In their last respective offseasons, both teams made outside-the-box hires. The Browns promoted Kitchens to be a first-time head coach even after spending the prior 13 years in the NFL as a positions coach. Jimmy Haslam and company thought it was a good move to give Kitchens the main gig, and I did too, at the time. Meanwhile, the Cavs hired Beilein, a then-66-year-old coach that had never led an NBA team. While he had plenty of success in the college ranks, it was an outside-the-box hire. They didn’t work out. Neither of them was ready for the job. See the pattern?
NBA coaches and continuity don’t matter as much in the NBA as they do in the NFL, but there should be some balance. Collin Sexton just turned 21 last month and is currently in his second NBA season. J.B. Bickerstaff is his fourth head coach already. That’s not ideal for anyone, let alone a kid that’s still trying to maximize and improve his game.
While the Browns have been at or near the bottom of the NFL since their return to the league in 1999, there’s something to be said for the fact that the Cavaliers, despite a far better winning track record, seem to be competing for their level of losing and incompetence. Thank goodness for LeBron James.
What’s amazing (and somewhat scary) to think is that… what if LeBron wasn’t born in northeast Ohio? Imagine how dismal and dreadful this current Cavaliers team would be if June 19, 2016 didn’t happen. If the Golden State Warriors blowing a 3-1 series lead didn’t happen.4 If LeBron didn’t return to Cleveland to deliver a promise that was indeed kept. Being a fan of the wine and gold is rough, but at least we will always have 2016.
The good news is that the Indians are competent and not embarrassing. They are the only major sports franchise in Cleveland that can currently say that. The bad news is that the Indians owner continues to reduce the payroll in a World Series contention window despite one of the best players in the game still under contract. Even when stability and competence is there, Cleveland teams can’t get anything going for them. That’s what sucks the most.
I hope that one day, all three teams will be competitive and competing for championships. Right now, that day doesn’t seem as if it will exist. But maybe, hopefully, that wonderful day will take place sometime in my lifetime. That’s my dream.

> **Dataset excerpts**
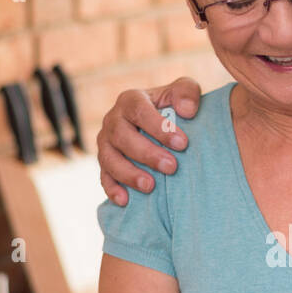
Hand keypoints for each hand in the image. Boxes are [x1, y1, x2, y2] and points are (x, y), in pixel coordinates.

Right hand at [97, 77, 202, 204]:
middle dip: (147, 153)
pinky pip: (104, 177)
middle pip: (122, 136)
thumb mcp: (183, 92)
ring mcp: (106, 143)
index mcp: (131, 100)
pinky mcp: (105, 164)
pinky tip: (125, 201)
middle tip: (172, 167)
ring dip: (129, 174)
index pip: (140, 111)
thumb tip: (187, 110)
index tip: (182, 144)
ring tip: (150, 186)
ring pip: (109, 159)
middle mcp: (113, 120)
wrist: (161, 124)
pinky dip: (112, 189)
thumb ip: (187, 92)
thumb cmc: (173, 107)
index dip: (159, 127)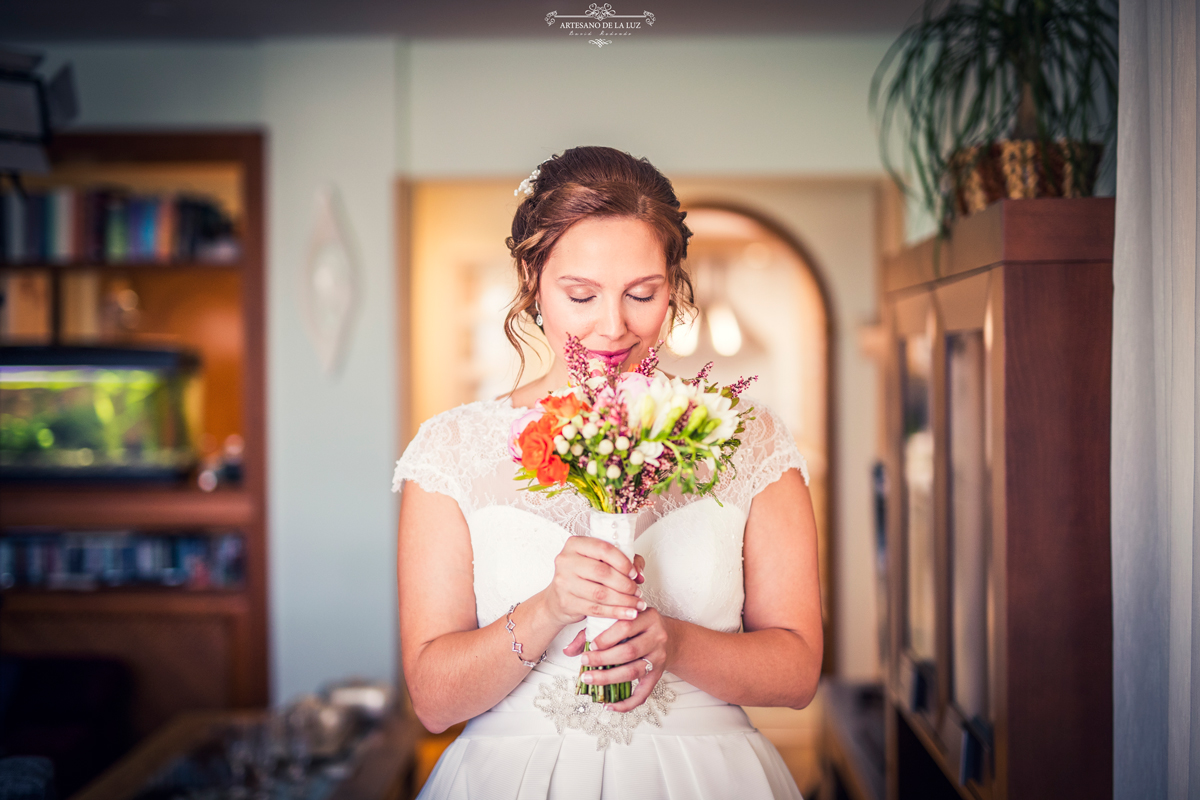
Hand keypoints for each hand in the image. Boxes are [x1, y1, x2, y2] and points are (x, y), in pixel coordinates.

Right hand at [541, 538, 645, 629]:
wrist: (557, 599)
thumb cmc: (583, 576)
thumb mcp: (600, 562)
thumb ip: (624, 561)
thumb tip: (639, 575)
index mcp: (575, 544)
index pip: (604, 549)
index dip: (623, 562)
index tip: (634, 573)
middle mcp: (566, 560)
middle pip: (603, 572)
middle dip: (625, 584)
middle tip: (637, 591)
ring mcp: (564, 582)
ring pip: (600, 593)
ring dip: (624, 601)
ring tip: (637, 604)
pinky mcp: (566, 602)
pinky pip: (596, 609)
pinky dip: (615, 612)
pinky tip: (628, 614)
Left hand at [562, 579, 672, 712]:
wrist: (669, 636)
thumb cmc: (637, 626)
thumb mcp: (620, 619)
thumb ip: (593, 630)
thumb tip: (569, 650)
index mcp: (647, 617)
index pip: (625, 626)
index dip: (607, 638)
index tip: (591, 645)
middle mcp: (657, 636)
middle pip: (629, 651)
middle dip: (603, 659)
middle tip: (584, 663)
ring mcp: (659, 657)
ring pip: (634, 671)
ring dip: (609, 678)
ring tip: (589, 679)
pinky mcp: (659, 674)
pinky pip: (644, 693)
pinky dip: (626, 703)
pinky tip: (610, 705)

> **WHAT THIS TASK INVOLVES**
In the Cleveland sports passage, who is named as Collin Sexton's fourth head coach?

> **ANSWER SECTION**
J.B. Bickerstaff